◆ **Kutipan Halaman**:
----------
Bukankah uang yang “dipinjam (tapi tidak pernah kembali)” Gluba hanya Rp18,5
miliar? Tapi Bapak berikan dia tambahan hukuman sembilan tahun, duh…teganya…teganya…teganya.
Oh Tuhan, kenapa Kau tega membiarkan Pak Artidjo bertindak kejam kepada
sesamanya?
Bukan sekali ini Bapak kejam kepada mantan.
Sebelumnya Bapak hukum eks Sekda Kabupaten Nabire, Papua, Ayub
Kayame, juga dengan 10 tahun penjara. Padahal junior Bapak di Pengadilan Tinggi
Jayapura sudah kompak menghukum Ayub 12 bulan penjara. Sesama hakim kenapa Bapak
tak bisa seia sekata dengan para mantan—eh junior sih? Sepertinya senang benar
dengan angka 10 ya Pak Artidjo, ada apa? Jangan mentang-mentang bertitel hakim agung
lah Pak…
Tak ibakah Bapak dengan Kangmas Anas Urbaningrum
yang Bapak vonis 14 penjara? Bukankah mantan (lagi-lagi mantan) Ketua HMI itu
hanya mencari keadilan atas vonis 8 tahun penjara oleh Pengadilan Tipikor
Jakarta? Lantas kenapa justru Bapak lipat gandakan hukumannya menjadi 14 tahun?
Ditambah lagi harus membayar uang pengganti Rp57 miliar. Uang dari mana? Mantan
itu tak punya banyak simpanan, Pak!
----------
◆ **Soal Latihan**:
1 – Ringkas kutipan tentang hukuman dari Pak Artidjo dalam dua kalimat.
2 – Teruskan kutipan tentang hukuman dari Pak Artidjo setelah kalimat terakhir yang tertulis di sana.

◆ **Daftar Data**:
----------
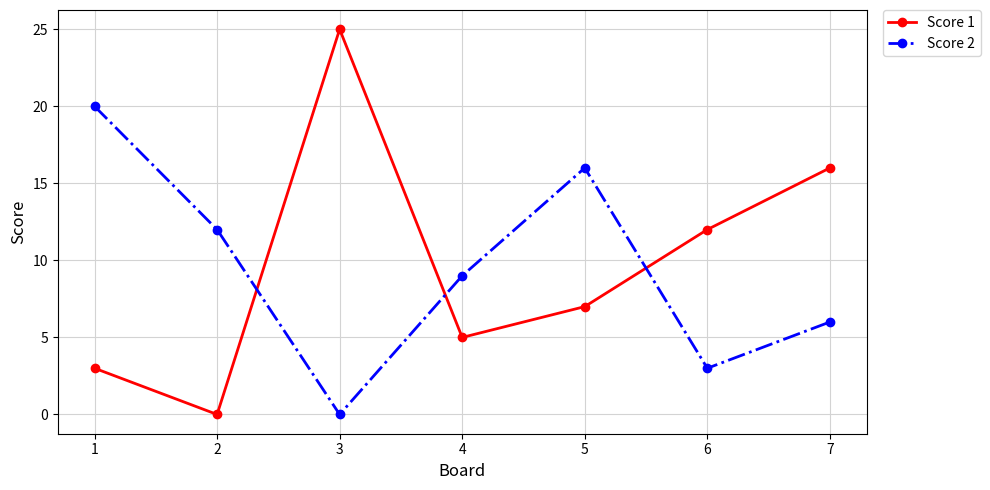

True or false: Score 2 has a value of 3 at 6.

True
----------
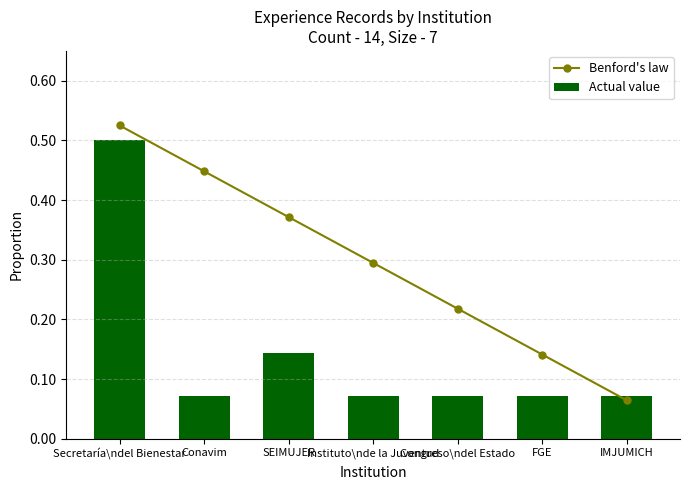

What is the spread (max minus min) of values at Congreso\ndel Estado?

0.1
----------
◆ **Jawaban Bernomor**:
1 – Penulis menyampaikan keberatan kepada Pak Artidjo atas hukuman berat yang dijatuhkannya, yaitu tambahan sembilan tahun bagi Gluba yang uangnya disebut hanya Rp18,5 miliar dan 10 tahun penjara bagi eks Sekda Kabupaten Nabire, Ayub Kayame, yang sebelumnya dihukum 12 bulan oleh Pengadilan Tinggi Jayapura. Penulis juga mempersoalkan vonis 14 tahun dan uang pengganti Rp57 miliar bagi Anas Urbaningrum, padahal Pengadilan Tipikor Jakarta sebelumnya memvonisnya 8 tahun penjara.

2 –
Tak terketukkah hati Bapak oleh jeritan Mas
Anas—yang urung digantung di Monas—yang ganteng itu? Ingat kata-katanya,”Dikira
hakim kasasi bisa mengoreksi kezaliman dan kekerasan hukum menjadi putusan yang
adil. Ternyata malah menambah sadism dan memorakporandakan keadilan.” Belum
lagi sumpah serapah pengacaranya Mas Anas yang menyebut Bapak dengan,”palu
hakim kasasi berlumuran darah”. Ih sungguh ngeri kali aku (kata Lik Ruhut
Sitompul).
Mbah OC Kaligis juga Bapak kejami. Masak sih Bapak
tega menghukum kakek-kakek begitu dengan 10 tahun penjara. Bukankah akan lebih
bijak jika pengacara dan guru besar yang telah banyak mengharumkan nama negara
itu tetap dihukum 5,5 tahun seperti vonis yang diketok para junior Bapak di
Pengadilan Tipikor Jakarta?
Oh ya sebelum lupa, Bapak
juga ya hakim yang menghukum mantan Putri Indonesia Angelina Sondakh dari 4,5
tahun menjadi 12 tahun penjara. Ih, bukan hanya ke cowok, rupanya Bapak bisa juga
ya tega menghukum cewek. Padahal yang dipinjam (juga tidak akan dikembalikan
jika tidak konangan) Mbak Angie kan
hanya Rp12 miliar.
Itu pun cuma untuk beli apel Washington dan apel Malang
lho Pak. Kok tega ya Pak Artidjo. Siapa tahu Mbak Angie beli apel karena sedang
ngidam. Untunglah hakim peninjauan kembali (PK) MA bermurah hati dengan
mengurangi dua tahun dari hukuman yang Bapak jatuhkan.
Meskipun kejam, herannya banyak yang mengidolakanmu,
kenapa ya Pak? Banyak yang memajang poster Bapak sebagai simbol masih adanya
keadilan hukum di negerinya para bedebah ini. Bahkan tidak sedikit yang
memasang foto Bapak di hape mereka. Ada apa? Apa mereka tidak takut Bapak
penjarakan. Kudengar Bapak tak pandang bulu, bulu kuduk, bulu telinga, bulu
jenggot dan …..bulu-bulu yang lain siap Bapak cabut.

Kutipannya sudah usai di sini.